*** Opening EXERCISE DATA ***
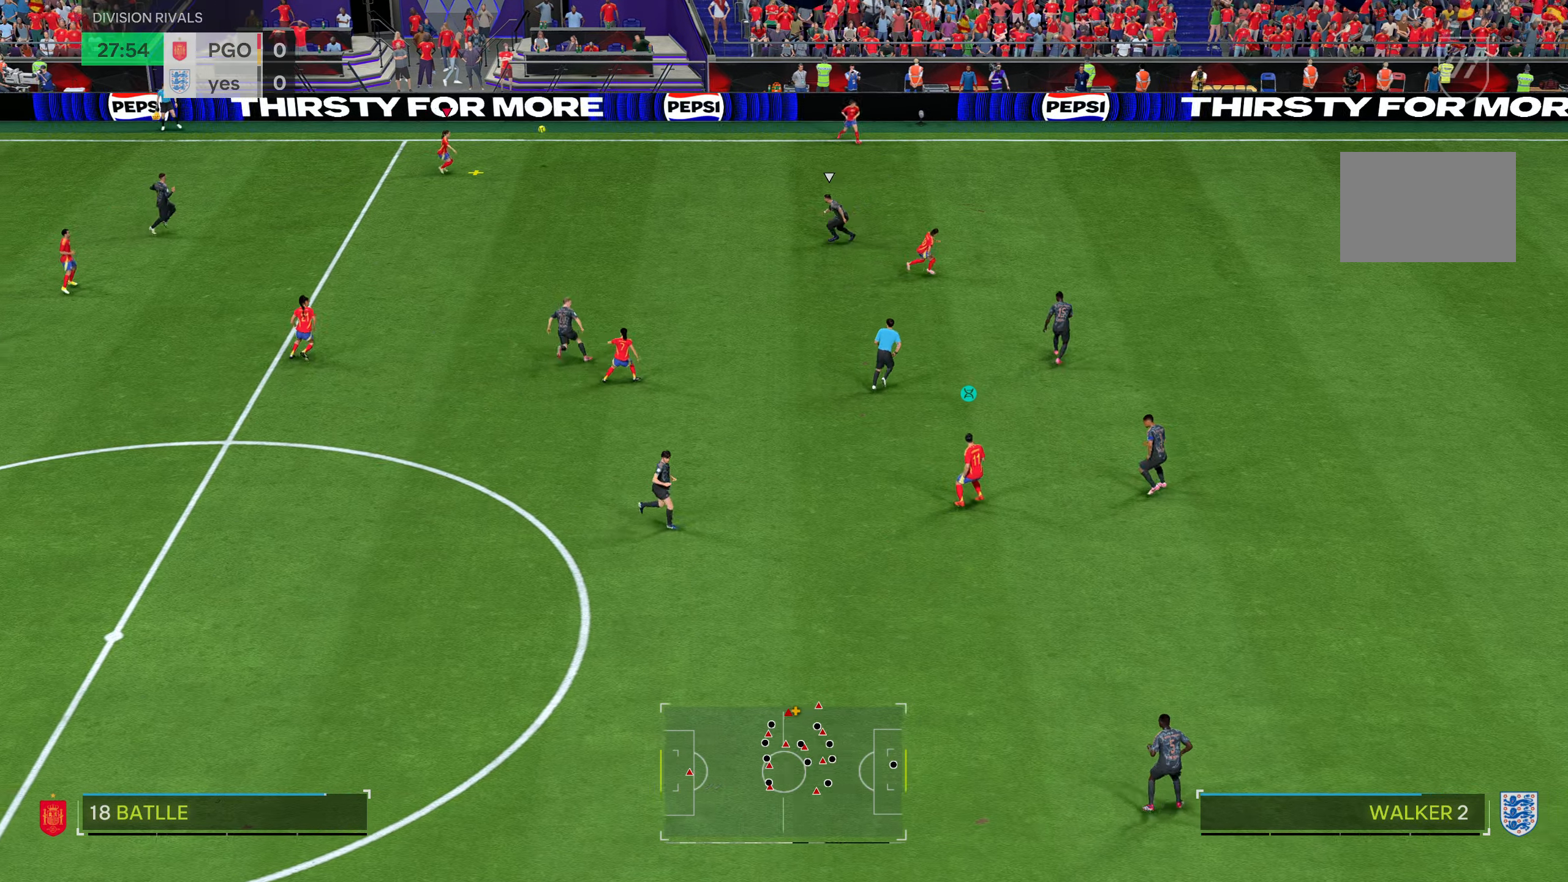
{"buttons": [], "left_stick": "down-right", "right_stick": "center", "events": []}
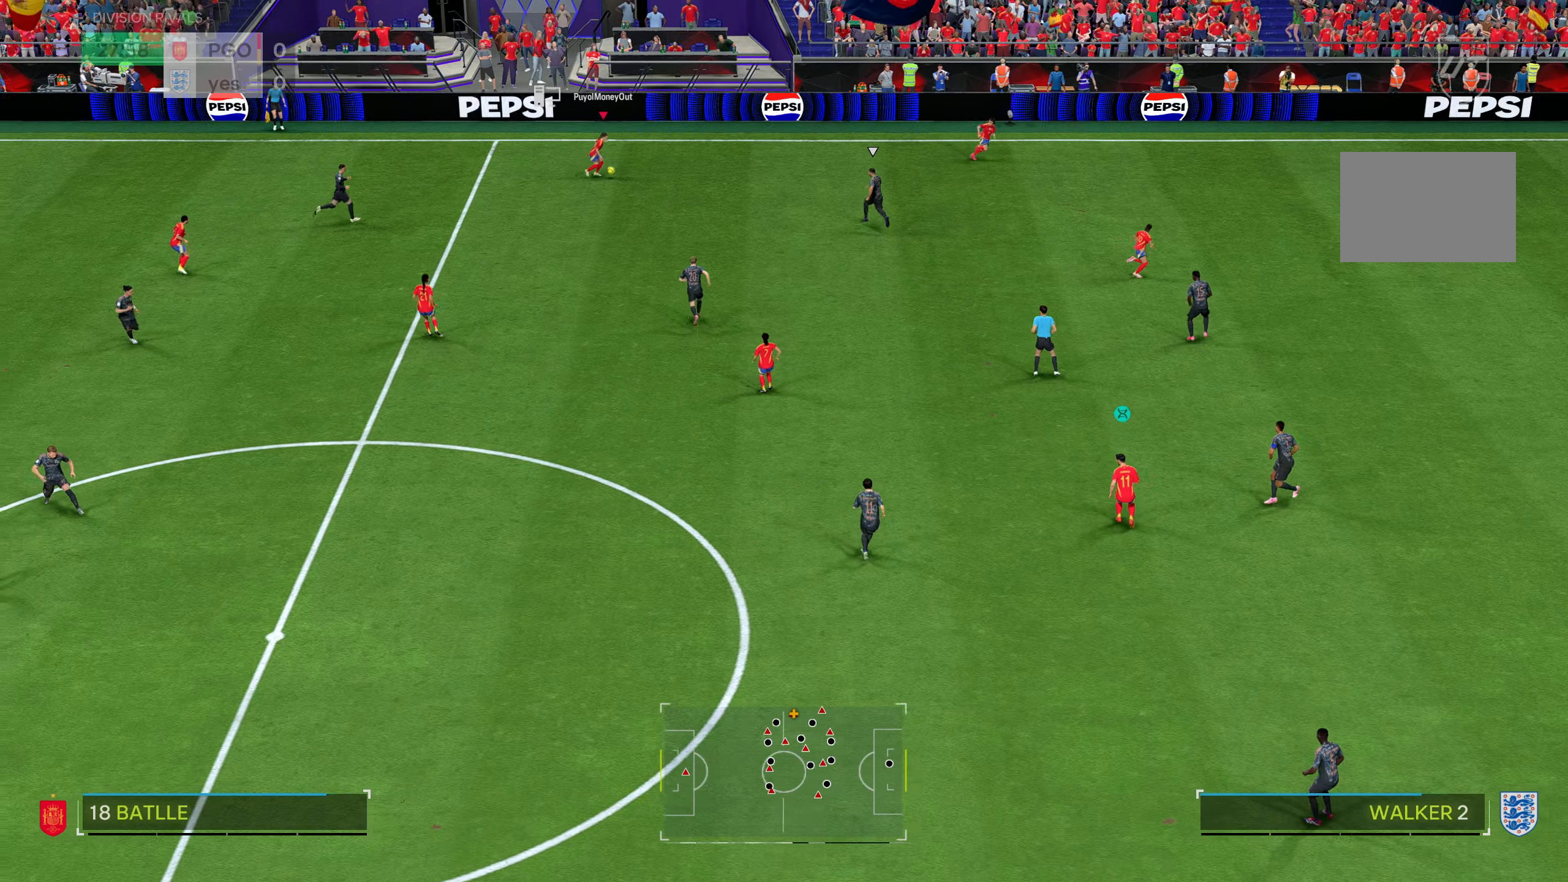
{"buttons": ["R2"], "left_stick": "right", "right_stick": "center", "events": [[33, "TRIANGLE", "down"], [33, "left_stick", "right"], [267, "TRIANGLE", "up"], [433, "R2", "down"]]}
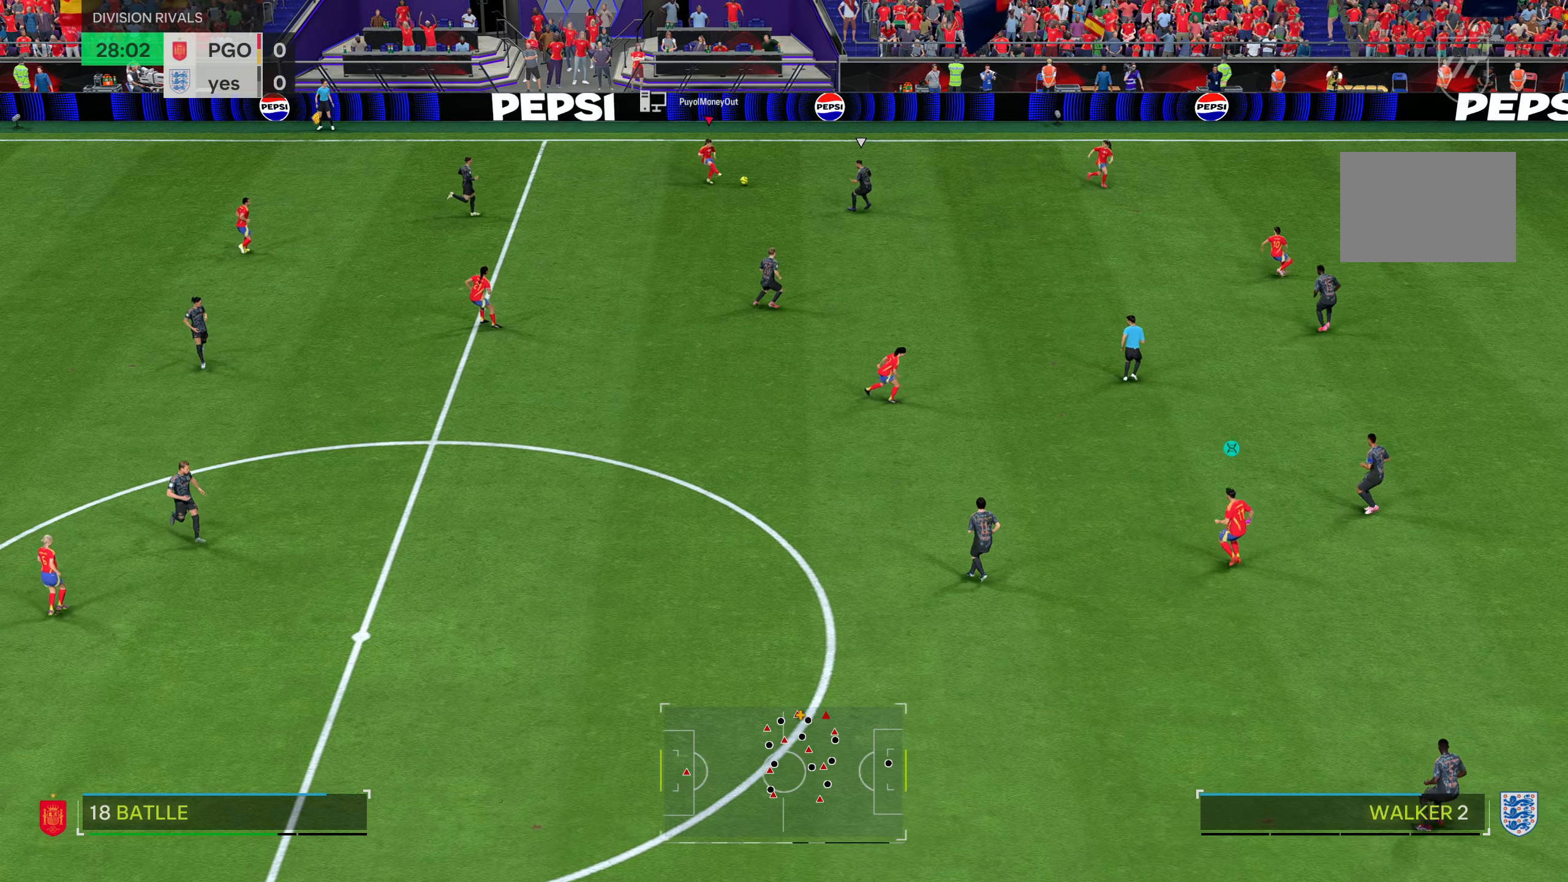
{"buttons": ["R2"], "left_stick": "right", "right_stick": "center", "events": []}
*** Closing EXERCISE DATA ***
* [WHAT YOU NEED TO DO]: Give all the lines above again, character for character, without pictures.

* [EXPECTED ANSWER]:
{"buttons": [], "left_stick": "down-right", "right_stick": "center", "events": []}
{"buttons": ["R2"], "left_stick": "right", "right_stick": "center", "events": [[33, "TRIANGLE", "down"], [33, "left_stick", "right"], [267, "TRIANGLE", "up"], [433, "R2", "down"]]}
{"buttons": ["R2"], "left_stick": "right", "right_stick": "center", "events": []}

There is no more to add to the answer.